Wouldn't that be a dream world for Cloudflare? "We protect spammers and if you wanna be as well protected against said spammers, sign up for our firewall"
And not even then. Most VPN providers in the top 10 are actually very shady and their organizational structure is quite opaque.. to say the least. I wouldn't be surprised if at least half of the top providers are actually FBI fronts, like the ANOM chat app.
The insane thing is that, because the VPN has a 1GB/month traffic limit, there is no way to enforce it unless they associate all traffic with a Microsoft controlled user identity. Cloudflare literally has to keep track of any sites you visit and associate them to your ID to make it work.
Though, I do believe that for connections from public WiFi it's somewhat of an improvement. It establishes a minimal security baseline of: "ok, we'll sell your data and let FBI snoop on you, but we won't inject trojans in your downloads and then hijack your webcam to create ransom-porn (though the FBI/??? might)".
Note that the original post is from a purveyor of commercial email, he probably feels the heat from those artisanal servers.
You can run your own email servers(s) as long as you know what you are doing. Setting up your own is not for the faint of heart. However, cPanel will do the initial setup work. CSF will see to it that your mail server is moderately secure, and that the bots trying to kick down its doors are get banned. Setup of DMARC, SPF, etc increasingly gets automated. Mxtoolbox makes sure that all aspects of DNS and mailservers are correct. Finally, you can send mail to something like analyze.email, and they will score your server. If you score an 8 or better, your email will definitely go through (analyze.email will hand out demerits for NOT having a link in your email, for from and reply being the same, or for a lack of a list-unsubscribe.)
If you run your own business, an own website and email address is important for branding. Gmail sent “on behalf of” does not install a lot of trust.
Here are the downsides to outsourcing your email:
- Who will read your mail sitting on their server?
- Who will give your mail sitting on their server to anyone waving some legal papers?
- Who can kick you off their server without recourse, killing many years of investment into your email identity?
Here are the downsides to rolling your own email server:
- If an evil hacker invades your badly protected server, and uses it for gadzillions of spam, a nicer provider will turn off your outgoing email, a nastier one will null-route you no questions asked. That’s why you should start your career as an artisanal mailhoster on a VPS -- you can always rent another one. It gets nastier when a homelabber decides to do it from home. Hacker invades, Internet provider cancels your account for violation of TOS. You usually don’t have much choice when it comes to a new hardline provider, and it will take a while.
- A big danger are the countless blacklists. It is very hard not to be on any. Some will blacklist whole net blocks if one IP in the block misbehaves. Some are plainly extortionist; they want money for removal.

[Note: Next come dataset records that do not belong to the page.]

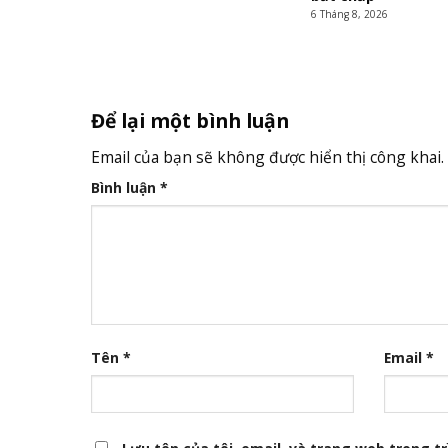
6 Tháng 8, 2026
Để lại một bình luận
Email của bạn sẽ không được hiển thị công khai.
Bình luận
*
Tên
*
Email
*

Frankly, they should be taken to court.
The business is going to a subscription model, because blogging for ads simply doesn't pay enough anymore, it has long stopped doing so.
All the big newspapers, Bloomberg, now even Reuters go subscription, because ads simply doesn't pay enough anymore.
And we dream about big advertising money for our fledgling blog?
Forget it.
If you want to make money, sell your body, not your brain, go Onlyfans.
I have nothing to say about Medium, but if someone indeed can make $1K with a couple of articles about an arcane subject, then by all means do it.
You will not make the money it costs to run the web server of your own blog by writing a couple of posts a month.
To make some money, you will need several posts per day, on a hot subject, and you will have to promote it all day long.
I was editor-in-chief of a large, well-known website for many years, and I know what I am talking about.
We paid our contributors $25 a piece, that's how much it was worth. Later on, we could get away with paying nothing.
I know people with well-read and well-maintained websites who received $20 a month from Google Ads.
For a website to receive some traction, you must be at it for years, and after a few years, pay per clicks will be lower.
Websites grow with abandon, but advertising budgets don't. So the advertising dollars are split into smaller, and smaller pieces.
Serious advertising money goes into microtargeting, no more target groups, but target persons. For that, you must be a Facebook et al.
Basically, the times of making serious money with writing are over. I have many well-known journalist friends, and they hurt. Their numbers dwindle.
I was lucky, I made serious money decades ago by writing – as a copywriter for ad agencies. Even that doesn’t pay as royally as it used to. But to make a living with writing, you need to "go to the dark side," into advertising, PR, best to the PR department of a large company with long-term job security and health insurance.
Forget the easy money with your own website. Use it to build your brand, to advertise yourself, to put together a portfolio of your work, an interactive business card.